I followed the scales round and unbelievably was third up to me with 55 lb 1 oz – Trevor had ended with 52 lb 14 oz and told me he had caught just four fish after 12.15 pm, and two of them were foulhooked! John Buckenham was obviously the clear winner with 124 lb 5 oz taken close in, which, added to Barry Gibson’s 30 lb 9 oz, gave us the team win! Underserved, but I took the money!!!

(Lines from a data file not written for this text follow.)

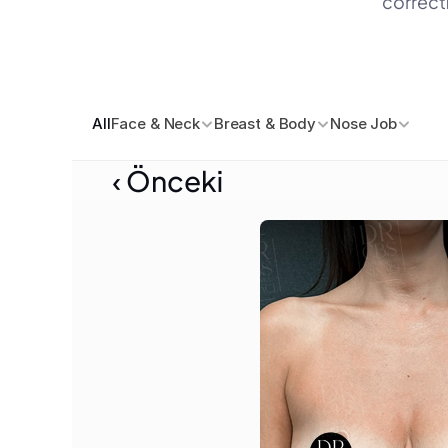
correcti
All
Face & Neck
Breast & Body
Nose Job
‹ Önceki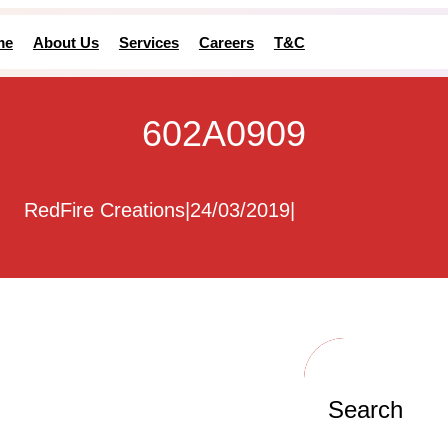
me
About Us
Services
Careers
T&C
602A0909
RedFire Creations
|
24/03/2019
|
Search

It’s great to meet up with anglers I fished with for many years around Wisbech, and in fact Barry and I used to fish together when we were teenagers, in the Blacksmith’s Arms club. I remember us being taken to a match in the back of Jim Flint’s van. The back was open as we were driven along and Barry was smoking (as teenagers used to in the 1960s). He flicked his stub out of the back of the van...and it came flying back in the slipstream! Funny the little details you remember...
 
The Three Musketeers (They othrs told me I must get 'ere earlier!). L to R -
  Me, serial winner John Buckenham, and an old mate of mine Barry Gibson.
Ellis and Shaun
Shaun with his 11 lb 12 oz grass carp.
Ellis was a real inspiration, fishing for years with his oxygen tank beside him and asking only that we placed his box in position and his rod holdall where he could reach it. One day, on Kingsland, he called for help as I was walking past. He had an 18 lb carp in his landing net and hadn’t the strngth to lift it inj to unhook it. Together was managed it, and then had an awful kerfuffle gtting the fish into his keepnet because the keepnet  head was too small to get the landing net inside! Then we sat back and had a good laught at our predicament.

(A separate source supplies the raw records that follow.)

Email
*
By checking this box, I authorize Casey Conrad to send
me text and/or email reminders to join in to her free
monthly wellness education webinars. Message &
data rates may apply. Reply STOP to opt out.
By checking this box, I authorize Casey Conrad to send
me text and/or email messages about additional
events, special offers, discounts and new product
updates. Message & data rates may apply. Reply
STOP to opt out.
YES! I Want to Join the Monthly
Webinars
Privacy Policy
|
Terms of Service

Shaun organises this match  each year in his memory. I was lucky enough to be in the winning team the first year, so I have happy memories of it. Shaun caught the biggest fish of the day – 11 lb 12 oz, and I took a picture.  John at the fishery identified it as a grass carp – the head shape is different to mirrors and commons, and the mouth is not as underslung.

PS. Ellis told me smoking was what affected his lungs, and eventually killed him, even though he had given it up years before.